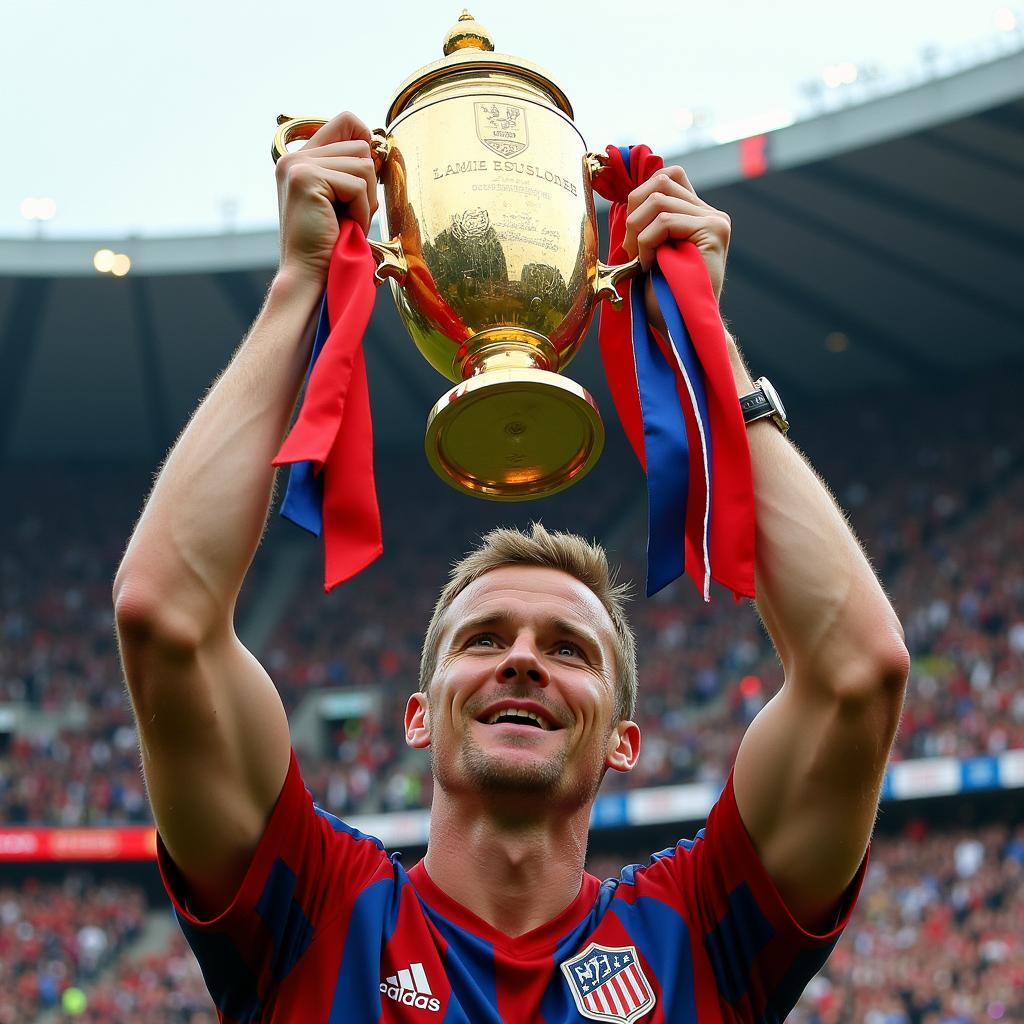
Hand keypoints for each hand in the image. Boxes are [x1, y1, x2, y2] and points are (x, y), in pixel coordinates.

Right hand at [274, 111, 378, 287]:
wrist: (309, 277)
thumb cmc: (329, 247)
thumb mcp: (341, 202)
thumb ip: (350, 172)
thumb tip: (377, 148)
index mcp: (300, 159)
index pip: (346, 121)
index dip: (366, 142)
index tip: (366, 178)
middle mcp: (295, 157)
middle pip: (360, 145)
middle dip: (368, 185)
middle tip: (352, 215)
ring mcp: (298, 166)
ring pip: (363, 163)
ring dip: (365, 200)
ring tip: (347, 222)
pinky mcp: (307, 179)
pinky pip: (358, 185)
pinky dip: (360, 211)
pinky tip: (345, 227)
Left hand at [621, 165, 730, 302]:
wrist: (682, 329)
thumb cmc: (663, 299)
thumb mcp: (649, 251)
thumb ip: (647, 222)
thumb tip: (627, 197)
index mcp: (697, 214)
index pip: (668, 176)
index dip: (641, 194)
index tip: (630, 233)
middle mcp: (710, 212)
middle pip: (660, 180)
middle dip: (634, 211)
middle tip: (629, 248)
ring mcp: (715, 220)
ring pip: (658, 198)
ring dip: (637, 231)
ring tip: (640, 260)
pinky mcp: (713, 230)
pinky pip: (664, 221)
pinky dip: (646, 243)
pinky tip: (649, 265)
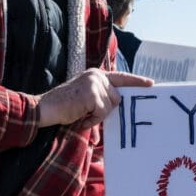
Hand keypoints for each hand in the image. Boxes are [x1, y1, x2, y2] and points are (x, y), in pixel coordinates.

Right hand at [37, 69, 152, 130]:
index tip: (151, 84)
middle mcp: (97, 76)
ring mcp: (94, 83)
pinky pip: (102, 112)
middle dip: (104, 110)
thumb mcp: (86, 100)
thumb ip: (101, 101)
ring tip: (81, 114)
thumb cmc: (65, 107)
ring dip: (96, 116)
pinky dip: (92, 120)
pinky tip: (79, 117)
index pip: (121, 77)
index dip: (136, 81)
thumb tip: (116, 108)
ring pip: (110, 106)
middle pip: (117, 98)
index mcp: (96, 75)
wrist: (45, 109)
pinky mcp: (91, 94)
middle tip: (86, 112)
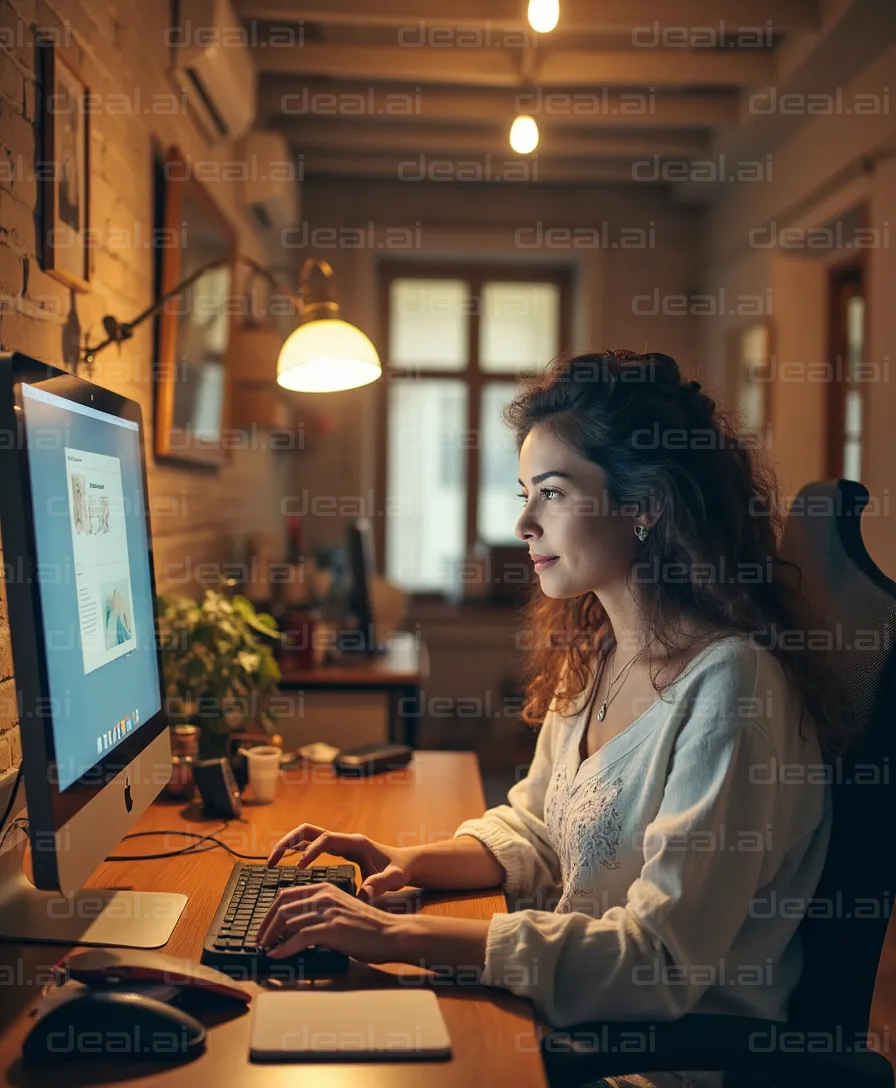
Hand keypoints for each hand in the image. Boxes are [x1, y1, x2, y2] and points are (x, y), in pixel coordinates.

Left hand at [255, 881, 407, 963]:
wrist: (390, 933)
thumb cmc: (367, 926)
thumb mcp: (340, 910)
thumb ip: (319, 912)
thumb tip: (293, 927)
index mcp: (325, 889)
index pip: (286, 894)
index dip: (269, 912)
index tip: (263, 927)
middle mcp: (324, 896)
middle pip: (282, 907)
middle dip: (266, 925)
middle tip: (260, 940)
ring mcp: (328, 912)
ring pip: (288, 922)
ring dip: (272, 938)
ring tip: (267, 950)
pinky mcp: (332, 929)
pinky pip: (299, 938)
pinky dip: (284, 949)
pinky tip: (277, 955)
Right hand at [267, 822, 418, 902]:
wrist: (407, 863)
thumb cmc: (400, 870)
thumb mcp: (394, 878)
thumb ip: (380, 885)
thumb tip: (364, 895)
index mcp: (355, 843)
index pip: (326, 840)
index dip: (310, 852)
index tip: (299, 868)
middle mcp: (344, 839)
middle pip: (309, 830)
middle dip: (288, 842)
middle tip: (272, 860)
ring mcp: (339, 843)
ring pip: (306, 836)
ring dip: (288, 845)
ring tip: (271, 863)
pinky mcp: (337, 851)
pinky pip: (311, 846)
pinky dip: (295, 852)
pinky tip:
########################################
■ What is being asked: What the reply must contain is an exact transcription of the data above and none of its pictures.

■ Response for this exercise:
Hand keypoints for each hand in the image. Boxes are [x1, y1, x2, y2] and points are (x, y), in pixel coordinates.

Right hand at [274, 111, 378, 287]:
wrist: (309, 277)
thumb cmc: (329, 247)
thumb mcp: (341, 202)
thumb ip: (350, 172)
thumb tip: (377, 148)
index mcp: (300, 159)
index pip: (346, 121)
index dip: (366, 142)
index tip: (366, 178)
middle mcp: (295, 157)
middle pip: (360, 145)
middle dip: (368, 185)
middle tip: (352, 215)
ring mcp: (298, 166)
ring pip: (363, 163)
ring dip: (365, 200)
ring tip: (347, 222)
pinky mcp: (307, 179)
pinky pip: (358, 185)
pinky dip: (360, 211)
pinky tip: (345, 227)
Left hand at [621, 165, 730, 302]:
wrist: (682, 329)
thumb cmc: (663, 299)
thumb mcp: (649, 251)
thumb ip: (647, 222)
thumb tip: (627, 197)
index mcp: (697, 214)
index pip: (668, 176)
index dip: (641, 194)
index tip: (630, 233)
middle mcp: (710, 212)
middle pip: (660, 180)
middle dip: (634, 211)
middle tip: (629, 248)
ring mcp: (715, 220)
ring pip: (658, 198)
ring dip: (637, 231)
ring tip: (640, 260)
pinky mcp: (713, 230)
pinky pip: (664, 221)
pinky dip: (646, 243)
pinky tip: (649, 265)
Hand keypoints for each hand in the image. Boxes are [x1, y1, x2, y2] and points are (x, y), in pixel coordinates.

Right hand at [37, 69, 152, 130]:
index tip: (151, 84)
middle mcp: (97, 76)
ring mcp: (94, 83)
pinky pip: (102, 112)
middle dip: (104, 110)
thumb mcp: (86, 100)
thumb ip: (101, 101)
ring tip: (81, 114)
thumb cmc: (65, 107)
ring dip: (96, 116)
pinky dip: (92, 120)
pinky tip: (79, 117)
index pip: (121, 77)
index dip: (136, 81)
thumb tip: (116, 108)
ring pip: (110, 106)
middle pip: (117, 98)
index mcp: (96, 75)
wrist: (45, 109)
pinky mcp: (91, 94)
middle tip: (86, 112)
Hand keypoints for each hand in the image. Boxes are [x1, y1, x2, y2] and points are (x, y), in pixel coordinates.

Left hand at [255, 881, 407, 963]:
wrist: (390, 933)
thumb cmc: (367, 926)
thumb mcp: (340, 910)
thumb ip: (319, 912)
thumb tip: (293, 927)
index mcp: (325, 889)
index pip: (286, 894)
index dip: (269, 912)
index tip: (263, 927)
middle mcp: (324, 896)
middle pip: (282, 907)
middle dip: (266, 925)
middle tip: (260, 940)
ring mcp: (328, 912)
ring pip: (288, 922)
ring dip: (272, 938)
ring tip: (267, 950)
pinky mcp: (332, 929)
pinky pip: (299, 938)
pinky dip: (284, 949)
pinky tip: (277, 955)
Right hand at [267, 822, 418, 902]:
wrist: (407, 863)
thumb cmc: (400, 870)
thumb mcp: (394, 878)
thumb ip: (380, 885)
thumb tip: (364, 895)
index mcp: (355, 843)
index pip: (326, 840)
index dip: (310, 852)
index tip: (299, 868)
middle mcp: (344, 839)
middle pip: (309, 830)
middle dip: (288, 842)
middle tip: (272, 860)
ring mcp: (339, 843)
ring pip: (306, 836)
ring dip: (288, 845)
ring tip: (271, 863)
pinky mcp: (337, 851)
pinky pip: (311, 846)
pinky dip: (295, 852)
pinky tip:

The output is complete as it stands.